EXERCISE: Transcribe exactly, and only, the lines from the one containing "16 individual instead" through the last line of the data.

(Transcribed page contents)
- Opening Delimiter -
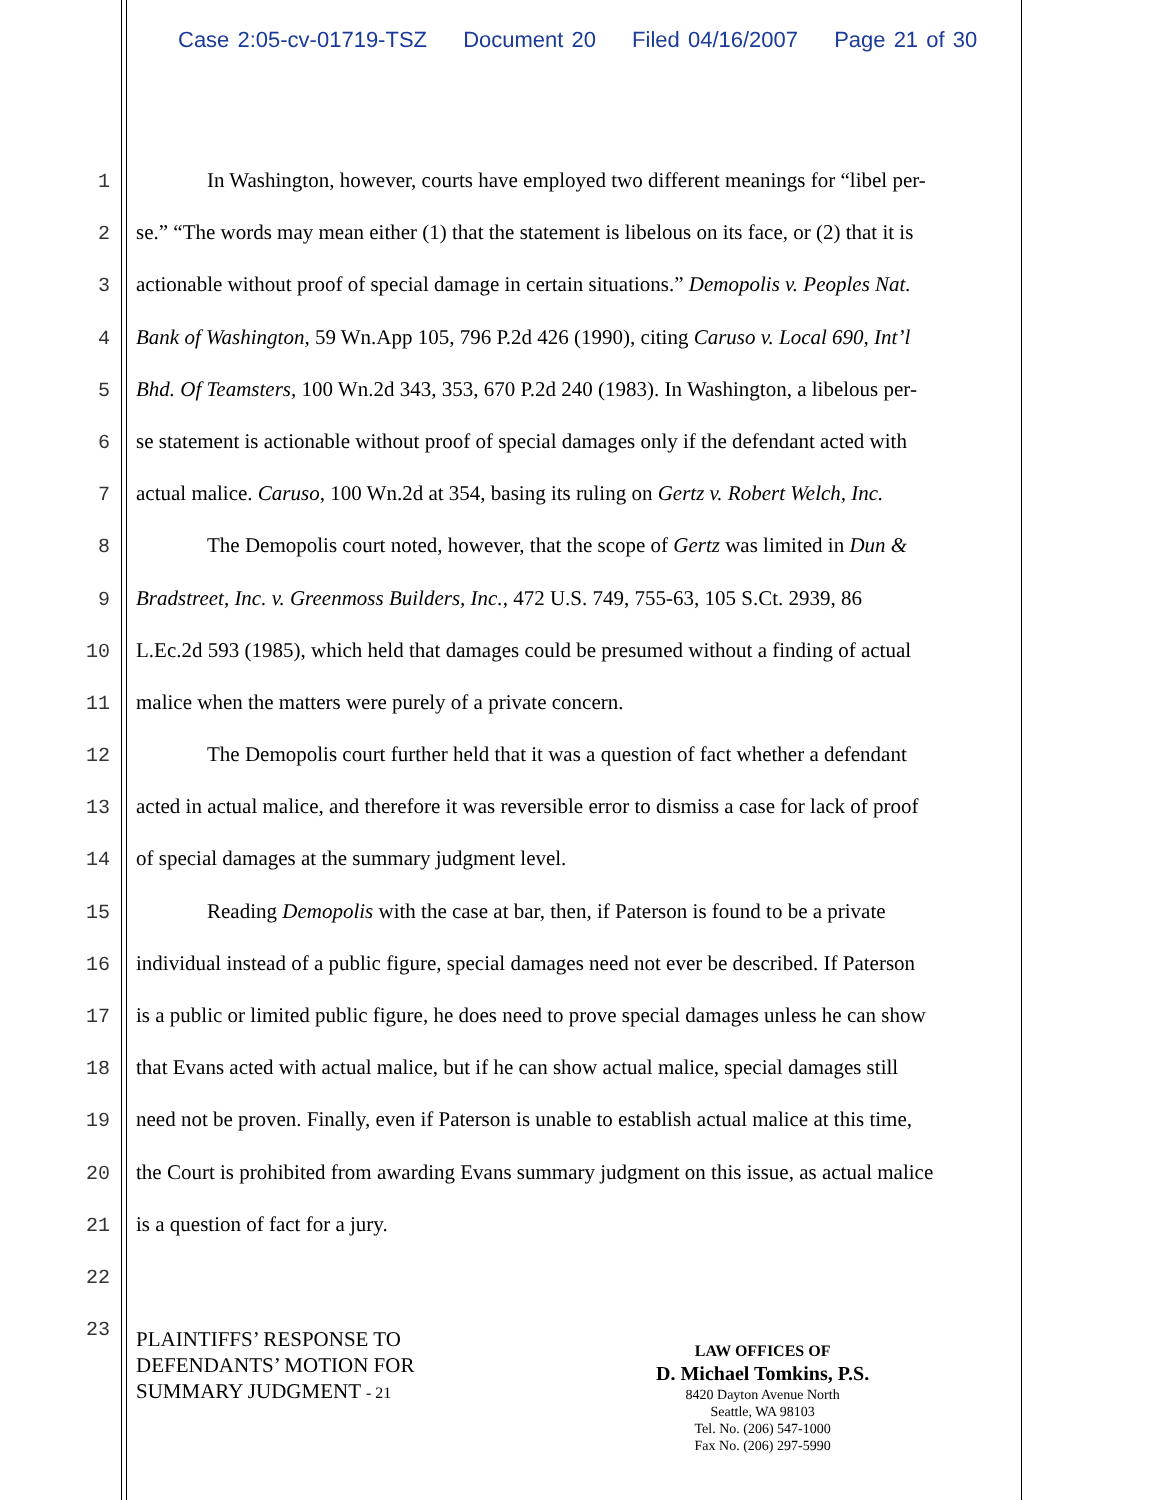Case 2:05-cv-01719-TSZ Document 20 Filed 04/16/2007 Page 21 of 30
1 In Washington, however, courts have employed two different meanings for “libel per-
2 se.” “The words may mean either (1) that the statement is libelous on its face, or (2) that it is
3 actionable without proof of special damage in certain situations.” Demopolis v. Peoples Nat.
4 Bank of Washington, 59 Wn.App 105, 796 P.2d 426 (1990), citing Caruso v. Local 690, Int’l
5 Bhd. Of Teamsters, 100 Wn.2d 343, 353, 670 P.2d 240 (1983). In Washington, a libelous per-
6 se statement is actionable without proof of special damages only if the defendant acted with
7 actual malice. Caruso, 100 Wn.2d at 354, basing its ruling on Gertz v. Robert Welch, Inc.
8 The Demopolis court noted, however, that the scope of Gertz was limited in Dun &
9 Bradstreet, Inc. v. Greenmoss Builders, Inc., 472 U.S. 749, 755-63, 105 S.Ct. 2939, 86
10 L.Ec.2d 593 (1985), which held that damages could be presumed without a finding of actual
11 malice when the matters were purely of a private concern.
12 The Demopolis court further held that it was a question of fact whether a defendant
13 acted in actual malice, and therefore it was reversible error to dismiss a case for lack of proof
14 of special damages at the summary judgment level.
15 Reading Demopolis with the case at bar, then, if Paterson is found to be a private
16 individual instead of a public figure, special damages need not ever be described. If Paterson
17 is a public or limited public figure, he does need to prove special damages unless he can show
18 that Evans acted with actual malice, but if he can show actual malice, special damages still
19 need not be proven. Finally, even if Paterson is unable to establish actual malice at this time,
20 the Court is prohibited from awarding Evans summary judgment on this issue, as actual malice
21 is a question of fact for a jury.
22
23
PLAINTIFFS’ RESPONSE TO
DEFENDANTS’ MOTION FOR
SUMMARY JUDGMENT - 21
LAW OFFICES OF
D. Michael Tomkins, P.S.
8420 Dayton Avenue North
Seattle, WA 98103
Tel. No. (206) 547-1000
Fax No. (206) 297-5990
- Closing Delimiter -
ANSWER SPACE:
16 individual instead of a public figure, special damages need not ever be described. If Paterson
17 is a public or limited public figure, he does need to prove special damages unless he can show
18 that Evans acted with actual malice, but if he can show actual malice, special damages still
19 need not be proven. Finally, even if Paterson is unable to establish actual malice at this time,
20 the Court is prohibited from awarding Evans summary judgment on this issue, as actual malice
21 is a question of fact for a jury.
22
23
PLAINTIFFS’ RESPONSE TO
DEFENDANTS’ MOTION FOR
SUMMARY JUDGMENT - 21
LAW OFFICES OF
D. Michael Tomkins, P.S.
8420 Dayton Avenue North
Seattle, WA 98103
Tel. No. (206) 547-1000
Fax No. (206) 297-5990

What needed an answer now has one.